A novel approach to treating autism spectrum disorder (ASD), Alzheimer’s disease, and even aggressive brain cancers is gaining momentum thanks to groundbreaking research led by Haitham Amal, an associate professor at Hebrew University and visiting professor at Harvard Medical School. His work, centered on controlling nitric oxide levels in the brain, has already secured FDA orphan drug designation for Phelan-McDermid syndrome (PMS), a subtype of autism, and is poised to enter Phase 1 clinical trials as early as 2026.
The Rising Prevalence of Autism and the Nitric Oxide Link
According to 2022 data, approximately 1 in 31 children now exhibit signs of autism spectrum disorder—a significant increase since 2000. Amal’s research, originating from his postdoctoral work at MIT in 2015, has identified an abnormal production of nitric oxide in the brains of individuals with ASD. This finding, initially published in Molecular Psychiatry, was later confirmed to have a causal effect, driving the development of a new class of small-molecule drugs.
The core mechanism involves selective inhibition of neuronal nitric oxide synthase. This aims to reduce excessive nitric oxide production resulting from genetic mutations, thereby reversing neuronal and behavioral deficits observed in autism. Unlike existing symptom-management drugs like risperidone, which carry substantial side effects, this approach directly addresses the underlying pathological mechanisms.
Beyond Autism: Targeting Cancer and Alzheimer’s
Amal’s company, NeuroNOS, is developing a dual-action drug targeting glioblastoma, a deadly brain cancer. The mechanism extends beyond simply inhibiting nitric oxide; it also damages tumor DNA. The link between nitric oxide and cancer stems from genetic mutations that trigger calcium overproduction, further activating nitric oxide synthase.
The same small-molecule approach is being adapted for Alzheimer’s disease and frontal temporal dementia, with the aim of filing for orphan drug status in the near future. The potential for accelerated approval through the FDA’s orphan drug program provides a streamlined path for these therapies.
Environmental Factors and Early Diagnosis
Recent research highlights a critical link between air pollution and increased ASD risk. Amal’s team found that exposure to fine particulate matter (PM2.5), including nitric oxide, induces autism-like phenotypes in human organoids. This discovery has secured a $17 million grant from the California Institute for Regenerative Medicine to further investigate the role of environmental factors in neurodevelopmental disorders.

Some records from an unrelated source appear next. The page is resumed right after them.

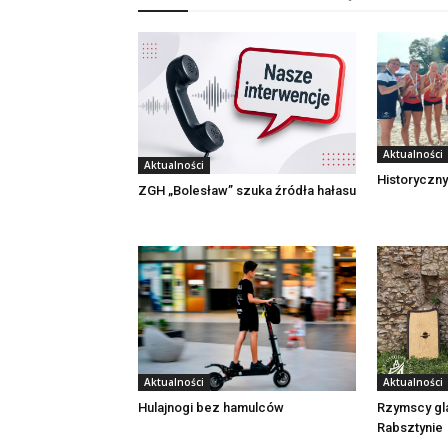
Aktualności
Aktualności
Historyczny
ZGH „Bolesław” szuka źródła hałasu
Aktualności
Aktualności
Rzymscy gl
Hulajnogi bez hamulców
Rabsztynie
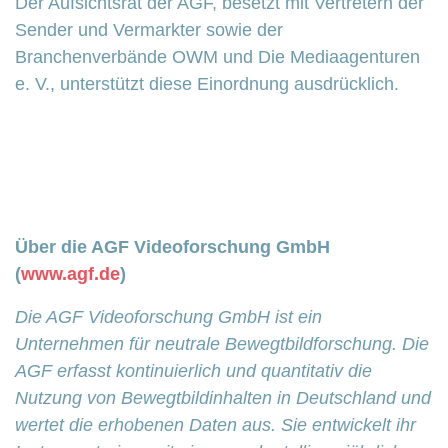
Der Aufsichtsrat der AGF, besetzt mit Vertretern der
Sender und Vermarkter sowie der
Branchenverbände OWM und Die Mediaagenturen
e. V., unterstützt diese Einordnung ausdrücklich.
Über die AGF Videoforschung GmbH
(
www.agf.de
)
Die AGF Videoforschung GmbH ist ein
Unternehmen für neutrale Bewegtbildforschung. Die
AGF erfasst kontinuierlich und quantitativ die
Nutzung von Bewegtbildinhalten in Deutschland und
wertet die erhobenen Daten aus. Sie entwickelt ihr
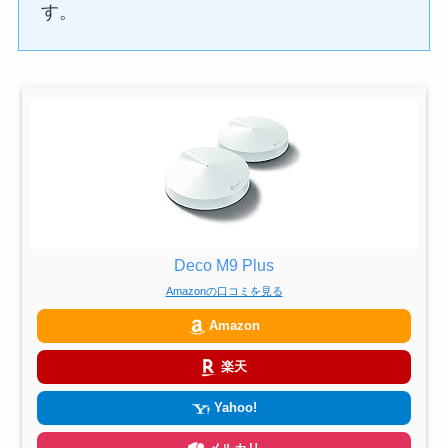
す。
Deco M9 Plus
Amazonの口コミを見る
Amazon
楽天
Yahoo!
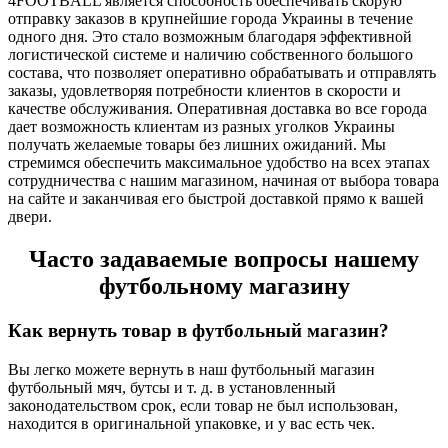
4FOOTBALL является способность обеспечивать скорую
отправку заказов в крупнейшие города Украины в течение
одного дня. Это стало возможным благодаря эффективной
логистической системе и наличию собственного большого
состава, что позволяет оперативно обрабатывать и отправлять
заказы, удовлетворяя потребности клиентов в скорости и
качестве обслуживания. Оперативная доставка во все города
дает возможность клиентам из разных уголков Украины
получать желаемые товары без лишних ожиданий. Мы
стремимся обеспечить максимальное удобство на всех этапах
сотрудничества с нашим магазином, начиная от выбора товара
на сайте и заканчивая его быстрой доставкой прямо к вашей
двери.
Часто задаваемые вопросы нашему
футбольному магазину
Как вернуть товар в футбольный магазин?
Вы легко можете вернуть в наш футбольный магазин
футбольный мяч, бутсы и т. д. в установленный
законодательством срок, если товар не был использован,
находится в оригинальной упаковке, и у вас есть чек.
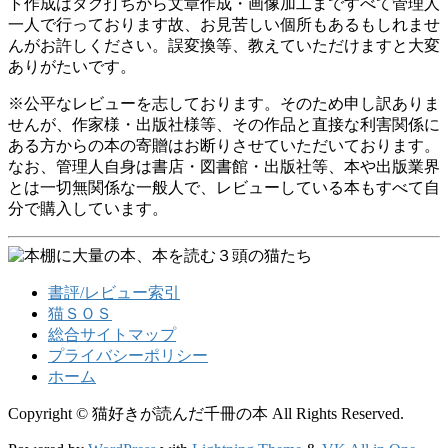
ト作成はタグ打ちから文章作成・画像加工まですべて管理人
一人で行っております故、お見苦しい個所もあるもしれませ
んがお許しください。誤変換等、教えていただけますと大変
ありがたいです。
※公平なレビューを志しております。そのため申し訳ありま
せんが、作家様・出版社様等、その作品と直接な利害関係に
ある方からの本の寄贈はお断りさせていただいております。
なお、管理人自身は書店・図書館・出版社等、本や出版業界
とは一切無関係な一般人で、レビューしている本もすべて自
分で購入しています。
書評/レビュー索引
猫ＳＯＳ
総合サイトマップ
プライバシーポリシー
ホーム
Copyright © 猫好きが読んだ千冊の本 All Rights Reserved.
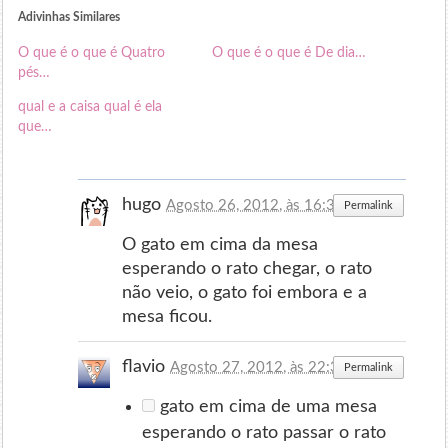
Adivinhas Similares
O que é o que é Quatro
O que é o que é De dia…
pés…
qual e a caisa qual é ela
que…
hugo
Agosto 26, 2012, às 16:39
Permalink
O gato em cima da mesa
esperando o rato chegar, o rato
não veio, o gato foi embora e a
mesa ficou.
flavio
Agosto 27, 2012, às 22:35
Permalink
gato em cima de uma mesa
esperando o rato passar o rato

Additionally, in collaboration with Point6 Bio, Amal’s lab is developing a simple blood test for early autism diagnosis, potentially revolutionizing detection and intervention strategies. This diagnostic tool is considered by Amal to be as important, if not more so, than any potential Nobel Prize.
Administration and Development Timeline
The ASD drug will be administered as a powder added to foods or drinks, following successful dose-range studies in dogs and rats. The glioblastoma drug is further behind in development but shows promising preclinical results.
“Developing a drug and biological diagnostics for autism is even more important to me, on a personal level, than a Nobel Prize,” says Amal. “I think [our small-molecule drug] gives hope to millions of families and kids.”
The convergence of scientific breakthroughs, expedited regulatory pathways, and targeted therapies positions Amal’s work as a pivotal moment in the fight against neurological and developmental disorders. The long-term impact of these advancements remains to be seen, but the initial findings offer a clear path towards more effective treatments and earlier diagnoses.